Segment Start: INPUT MATERIAL
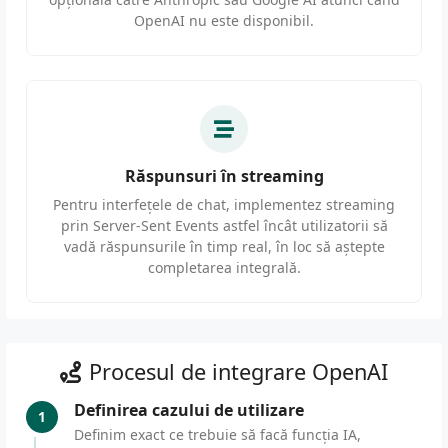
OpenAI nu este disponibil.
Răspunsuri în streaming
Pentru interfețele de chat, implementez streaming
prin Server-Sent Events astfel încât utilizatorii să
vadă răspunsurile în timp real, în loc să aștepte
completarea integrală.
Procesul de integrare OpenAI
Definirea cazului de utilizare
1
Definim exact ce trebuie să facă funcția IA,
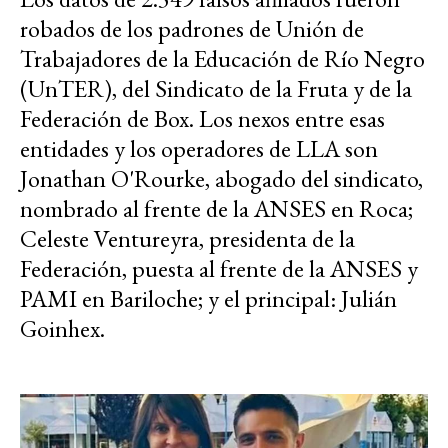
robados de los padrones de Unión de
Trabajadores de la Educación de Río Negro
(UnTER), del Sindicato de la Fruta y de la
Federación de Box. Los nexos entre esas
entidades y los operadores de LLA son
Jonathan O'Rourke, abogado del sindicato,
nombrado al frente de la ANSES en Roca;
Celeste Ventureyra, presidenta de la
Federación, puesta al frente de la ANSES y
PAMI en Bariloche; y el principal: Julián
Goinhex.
Segment End: INPUT MATERIAL
Segment Start: INPUT MATERIAL
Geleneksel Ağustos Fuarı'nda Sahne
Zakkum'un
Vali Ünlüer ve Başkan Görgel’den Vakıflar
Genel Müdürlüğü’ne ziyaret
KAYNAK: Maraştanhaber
Segment End: INPUT MATERIAL
> **EXERCISE**
Please return, word for word, the lines of the records from the line with "OpenAI nu este disponibil." up to and including the line with "Definim exact ce".

> **SOLUTION TO THE PROBLEM**
OpenAI nu este disponibil.
Răspunsuri în streaming
Pentru interfețele de chat, implementez streaming
prin Server-Sent Events astfel încât utilizatorii să
vadă răspunsurile în timp real, în loc să aștepte
completarea integrală.
Procesul de integrare OpenAI
Definirea cazului de utilizare
1
Definim exact ce trebuie să facă funcția IA,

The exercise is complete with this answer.